Twenty rebels broke into a warehouse where they plundered guns and ammunition. The rebels killed the men working at the warehouse and left their severed heads on the building steps.  The rebels went on to kill approximately 30 more white people across several plantations they sacked. However many of the slaves themselves were killed when they had stop to celebrate their victories and beat drums to attract other slaves, instead attracting planters of horseback. The rest fed and remained at large for years, strengthening the spirit of insurrection.

They recruited nearly 60 other slaves and killed some whites before being intercepted and defeated by the South Carolina militia near the Edisto River. A group of slaves escaped and traveled another 30 miles (50 km) before battling a week later with the militia. Most of the captured slaves were executed; a few survived to be sold to markets in the West Indies.  Some may have escaped to Florida where the Spanish promised freedom and land at St. Augustine to slaves escaped from the British colonies.

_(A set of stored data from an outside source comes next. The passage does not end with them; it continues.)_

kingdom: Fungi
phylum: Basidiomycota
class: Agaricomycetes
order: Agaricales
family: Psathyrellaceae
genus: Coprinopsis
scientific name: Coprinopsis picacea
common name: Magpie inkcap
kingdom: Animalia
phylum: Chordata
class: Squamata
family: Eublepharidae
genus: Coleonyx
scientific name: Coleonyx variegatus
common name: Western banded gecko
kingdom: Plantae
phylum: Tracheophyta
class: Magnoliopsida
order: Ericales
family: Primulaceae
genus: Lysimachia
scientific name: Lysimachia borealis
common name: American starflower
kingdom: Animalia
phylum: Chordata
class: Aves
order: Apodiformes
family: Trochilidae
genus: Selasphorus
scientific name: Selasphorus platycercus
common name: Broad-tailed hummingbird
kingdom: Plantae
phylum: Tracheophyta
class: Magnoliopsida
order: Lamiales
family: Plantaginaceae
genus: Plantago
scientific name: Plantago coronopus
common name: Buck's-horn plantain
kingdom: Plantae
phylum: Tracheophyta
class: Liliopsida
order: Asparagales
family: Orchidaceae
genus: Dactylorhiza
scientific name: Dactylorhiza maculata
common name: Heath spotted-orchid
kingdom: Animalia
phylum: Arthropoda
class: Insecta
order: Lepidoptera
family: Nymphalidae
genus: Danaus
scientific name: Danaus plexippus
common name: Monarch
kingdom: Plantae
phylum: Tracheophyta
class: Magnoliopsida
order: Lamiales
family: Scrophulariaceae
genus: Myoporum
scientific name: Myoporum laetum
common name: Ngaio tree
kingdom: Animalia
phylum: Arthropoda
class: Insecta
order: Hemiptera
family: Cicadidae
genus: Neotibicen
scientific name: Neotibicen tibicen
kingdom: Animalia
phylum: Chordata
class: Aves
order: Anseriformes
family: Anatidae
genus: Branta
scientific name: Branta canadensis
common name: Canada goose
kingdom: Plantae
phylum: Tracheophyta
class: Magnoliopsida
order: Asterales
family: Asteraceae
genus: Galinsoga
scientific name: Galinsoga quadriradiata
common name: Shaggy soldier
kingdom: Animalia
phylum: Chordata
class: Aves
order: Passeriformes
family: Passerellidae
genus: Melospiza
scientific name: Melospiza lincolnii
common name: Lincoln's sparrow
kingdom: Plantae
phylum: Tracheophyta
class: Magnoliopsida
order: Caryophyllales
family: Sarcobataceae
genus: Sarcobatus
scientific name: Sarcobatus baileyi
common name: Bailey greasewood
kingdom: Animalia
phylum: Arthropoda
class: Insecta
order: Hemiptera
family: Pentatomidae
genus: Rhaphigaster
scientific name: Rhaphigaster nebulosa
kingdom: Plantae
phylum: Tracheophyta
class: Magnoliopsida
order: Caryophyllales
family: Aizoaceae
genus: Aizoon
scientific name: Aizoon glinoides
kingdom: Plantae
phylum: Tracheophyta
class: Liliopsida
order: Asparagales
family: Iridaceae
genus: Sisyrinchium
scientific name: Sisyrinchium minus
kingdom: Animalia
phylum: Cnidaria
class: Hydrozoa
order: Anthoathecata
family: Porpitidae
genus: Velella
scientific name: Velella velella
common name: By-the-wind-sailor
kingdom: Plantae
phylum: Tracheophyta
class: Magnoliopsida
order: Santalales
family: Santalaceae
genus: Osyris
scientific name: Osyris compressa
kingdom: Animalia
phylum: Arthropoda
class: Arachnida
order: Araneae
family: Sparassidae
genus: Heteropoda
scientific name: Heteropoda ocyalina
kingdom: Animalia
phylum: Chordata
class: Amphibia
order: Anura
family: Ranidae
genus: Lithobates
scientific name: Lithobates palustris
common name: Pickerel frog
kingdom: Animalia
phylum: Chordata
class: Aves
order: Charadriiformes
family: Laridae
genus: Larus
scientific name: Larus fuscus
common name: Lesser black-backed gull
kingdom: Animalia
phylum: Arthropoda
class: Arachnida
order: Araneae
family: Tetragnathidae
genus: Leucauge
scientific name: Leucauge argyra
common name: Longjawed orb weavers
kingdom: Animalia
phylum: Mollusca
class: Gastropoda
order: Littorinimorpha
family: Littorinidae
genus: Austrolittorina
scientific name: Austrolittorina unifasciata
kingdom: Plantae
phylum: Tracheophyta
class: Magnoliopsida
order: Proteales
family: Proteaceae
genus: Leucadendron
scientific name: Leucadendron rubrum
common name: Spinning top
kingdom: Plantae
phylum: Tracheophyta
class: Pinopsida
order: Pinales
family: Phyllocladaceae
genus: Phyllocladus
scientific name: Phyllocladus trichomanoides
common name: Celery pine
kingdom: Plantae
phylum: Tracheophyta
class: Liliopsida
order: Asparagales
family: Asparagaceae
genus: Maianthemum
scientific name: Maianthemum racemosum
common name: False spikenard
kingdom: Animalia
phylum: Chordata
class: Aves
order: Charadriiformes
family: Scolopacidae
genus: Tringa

In response to the rebellion, the South Carolina legislature passed the Negro Act of 1740 restricting slave assembly, education, and movement. It also enacted a 10-year moratorium against importing African slaves, and established penalties against slaveholders‘ harsh treatment of slaves. It required legislative approval for manumissions, which slaveholders had previously been able to arrange privately.  After the civil war, leaders of the Scottish Right Masonic Order, including the Jewish community of Charleston, created a racist creed  that was the basis later for the KKK.  The Jewish sense of well-being was challenged by the Klan’s anti Semitism. However, in the heyday of Jim Crow,  Jews could pass for white and walked the safe side of the racial divide. They demonstrated their loyalty to country and region in patriotic parades and party politics.